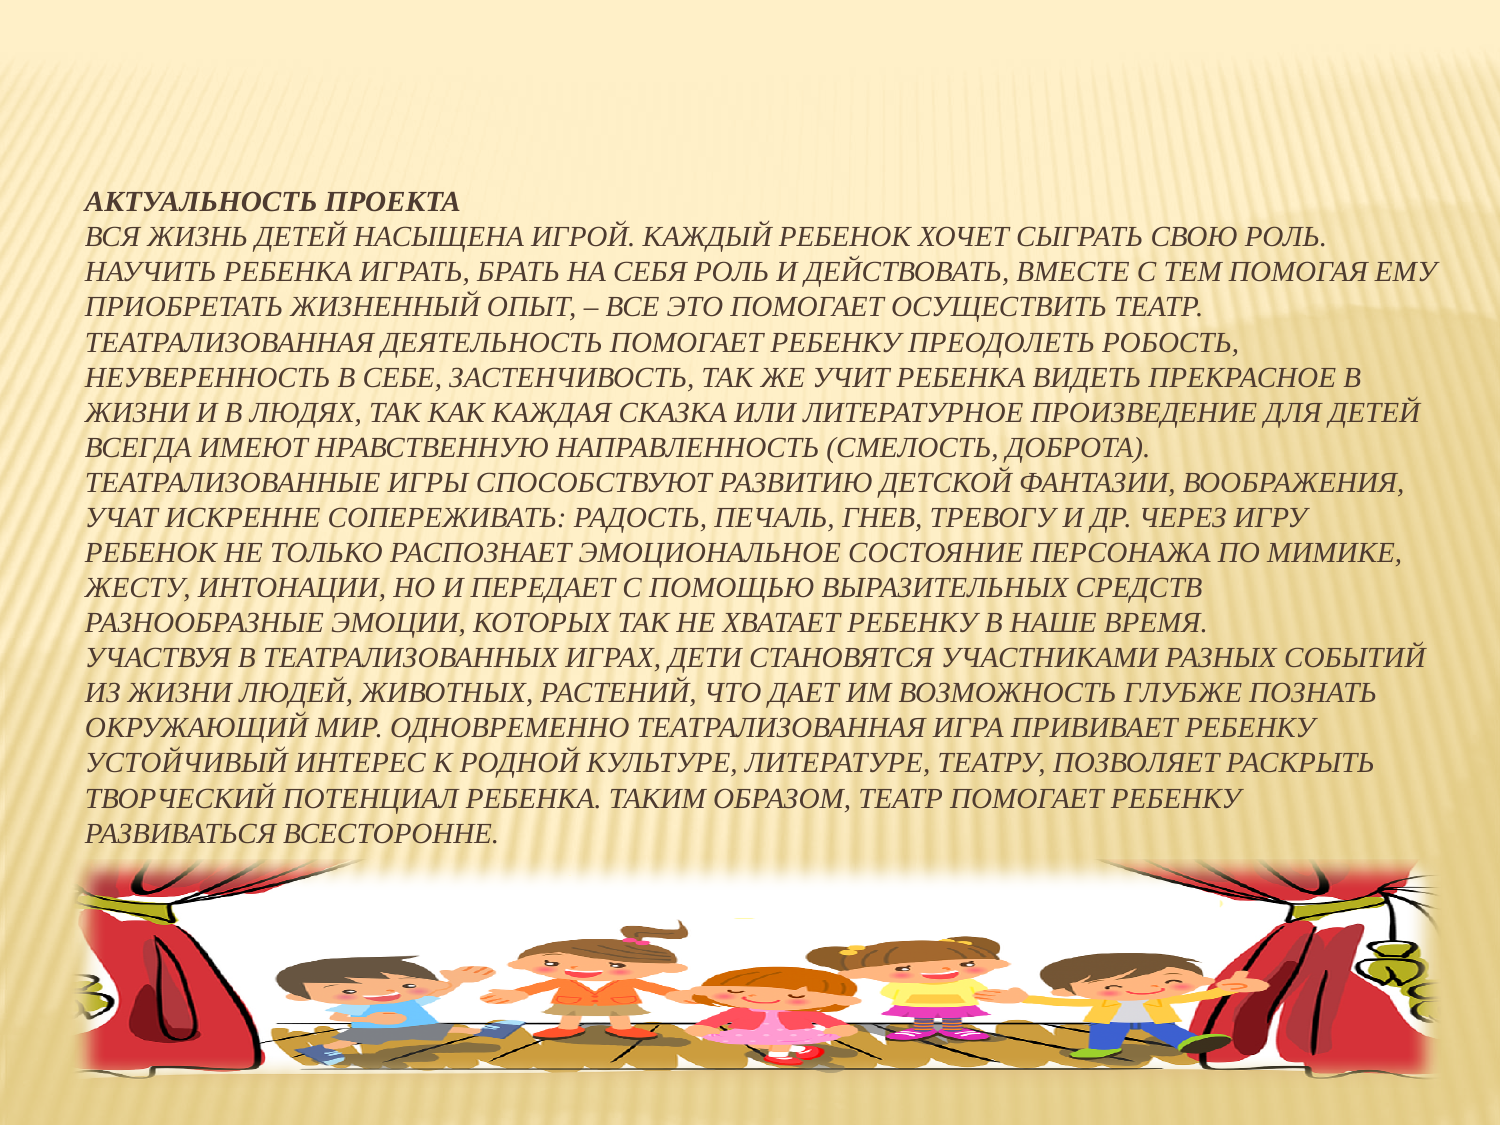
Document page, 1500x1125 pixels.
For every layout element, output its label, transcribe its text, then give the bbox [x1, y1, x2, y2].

title Актуальность проекта Вся жизнь детей насыщена игрой. Каждый ребенок хочет сыграть свою роль. Научить ребенка играть, брать на себя роль и действовать, вместе с тем помогая ему приобретать жизненный опыт, – все это помогает осуществить театр. Театрализованная деятельность помогает ребенку преодолеть робость, неуверенность в себе, застенчивость, так же учит ребенка видеть прекрасное в жизни и в людях, так как каждая сказка или литературное произведение для детей всегда имеют нравственную направленность (смелость, доброта). Театрализованные игры способствуют развитию детской фантазии, воображения, учат искренне сопереживать: радость, печаль, гнев, тревогу и др. Через игру ребенок не только распознает эмоциональное состояние персонажа по мимике, жесту, интонации, но и передает с помощью выразительных средств разнообразные эмоции, которых так не хватает ребенку в наше время. Участвуя в театрализованных играх, дети становятся участниками разных событий из жизни людей, животных, растений, что дает им возможность глубже познать окружающий мир. Одновременно театрализованная игра прививает ребенку устойчивый интерес к родной культуре, литературе, театру, позволяет раскрыть творческий потенциал ребенка. Таким образом, театр помогает ребенку развиваться всесторонне. [70, 46, 1454, 1055]
picture [70, 855, 1442, 1091]
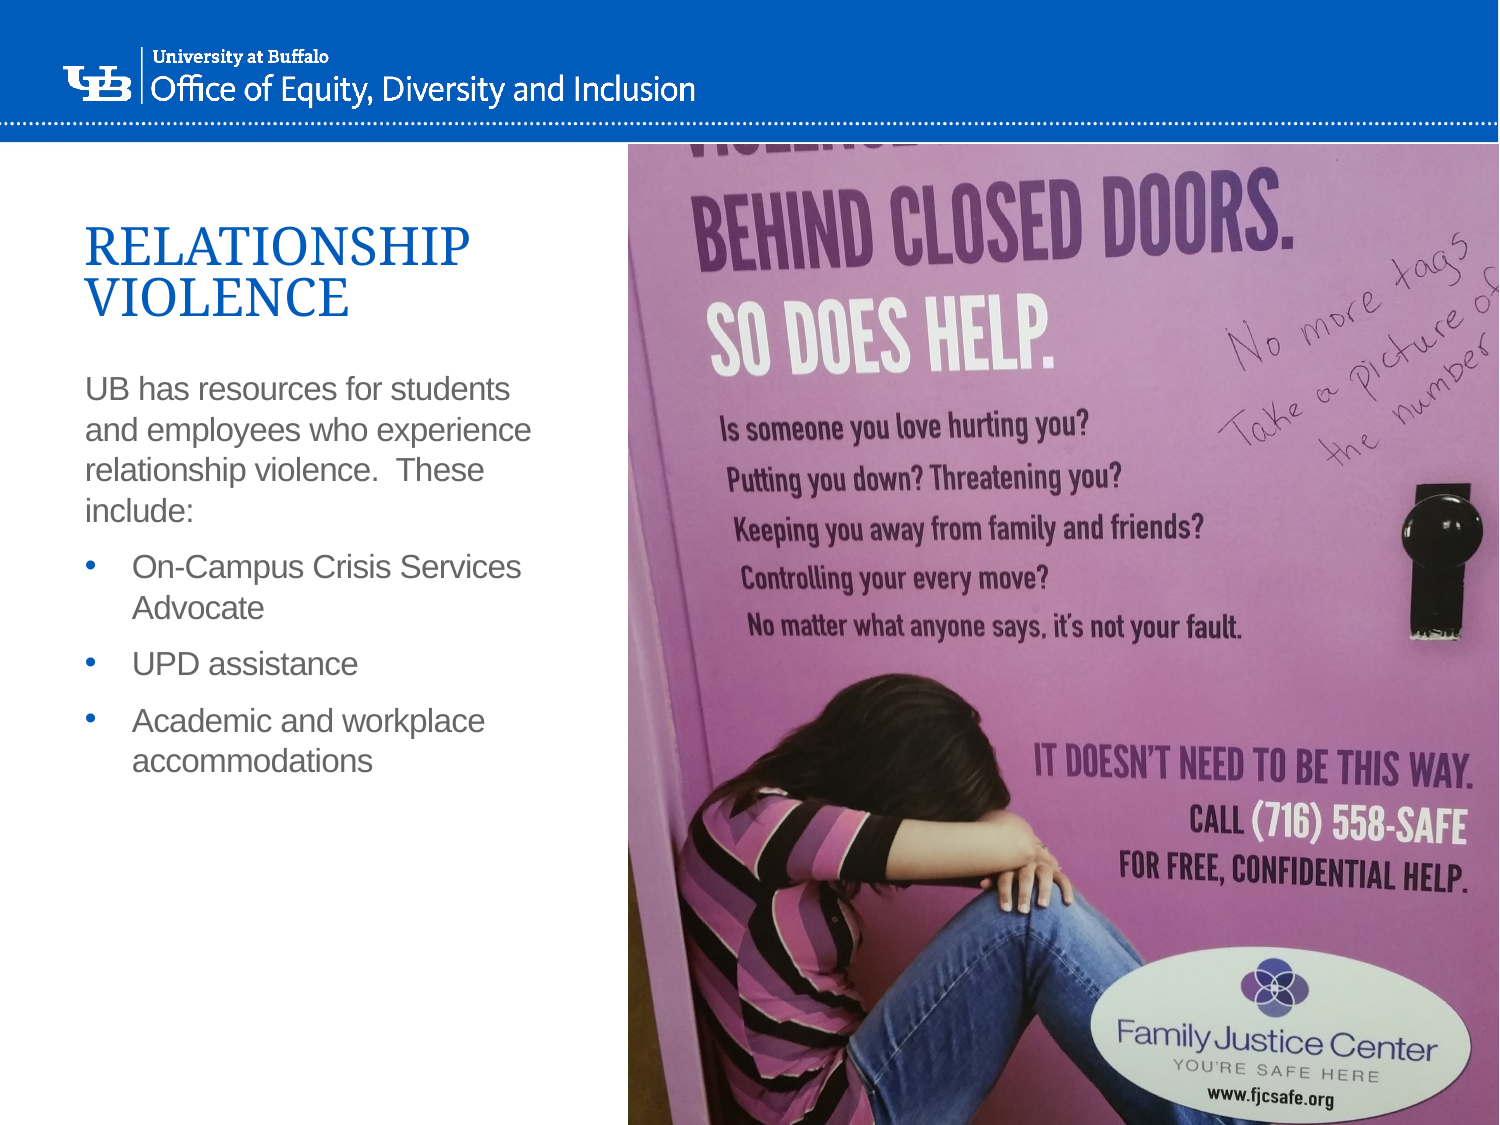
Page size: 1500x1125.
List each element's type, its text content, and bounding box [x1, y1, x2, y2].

picture [0, 0, 1500, 1125]
title RELATIONSHIP VIOLENCE [70, 216, 596, 335]
list UB has resources for students and employees who experience relationship violence. These include: On-Campus Crisis Services Advocate UPD assistance Academic and workplace accommodations [70, 359, 563, 900]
====================
→ **THE PROBLEM**: Copy each line of the material above exactly, but not the images.

→ **SOLUTION BELOW**:
Document page, 1500x1125 pixels.
For every layout element, output its label, transcribe its text, then give the bbox [x1, y1, x2, y2].

title Актуальность проекта Вся жизнь детей насыщена игрой. Каждый ребенок хочет сыграть свою роль. Научить ребенка играть, брать на себя роль и действовать, вместе с тем помогая ему приобретать жизненный опыт, – все это помогает осуществить театр. Театрализованная деятельность помогает ребенку преодолеть робость, неуверенность в себе, застенчивость, так же учит ребенка видеть прекрасное в жизни и в людях, так как каждая сказка или литературное произведение для детей всегда имеют нравственную направленность (смелость, доброта). Театрализованные игры способствуют развитию детской фантазии, воображения, учат искренне сопереживать: радость, печаль, гнев, тревогу и др. Через игру ребенок не только распознает эмоциональное состояние персонажа по мимике, жесту, интонации, но и передает с помощью выразительных средств разнообразные эмоции, которых так не хватает ребенку в наше время. Участвуя в театрализованных играх, дети становятся участниками разных событий из жизни людей, животных, растений, что дает им возможность глубже познать окружающий мир. Одновременно театрализованная игра прививает ребенку устойчивый интерес к родной культуре, литературе, театру, позволяет раскрыть творческий потенциал ребенка. Таким образом, театр помогает ребенку развиваться всесторонне. [70, 46, 1454, 1055]
picture [70, 855, 1442, 1091]
Page size: 1500x1125.
List each element's type, its text content, and bounding box [x1, y1, x2, y2].

picture [0, 0, 1500, 1125]
title RELATIONSHIP VIOLENCE [70, 216, 596, 335]
list UB has resources for students and employees who experience relationship violence. These include: On-Campus Crisis Services Advocate UPD assistance Academic and workplace accommodations [70, 359, 563, 900]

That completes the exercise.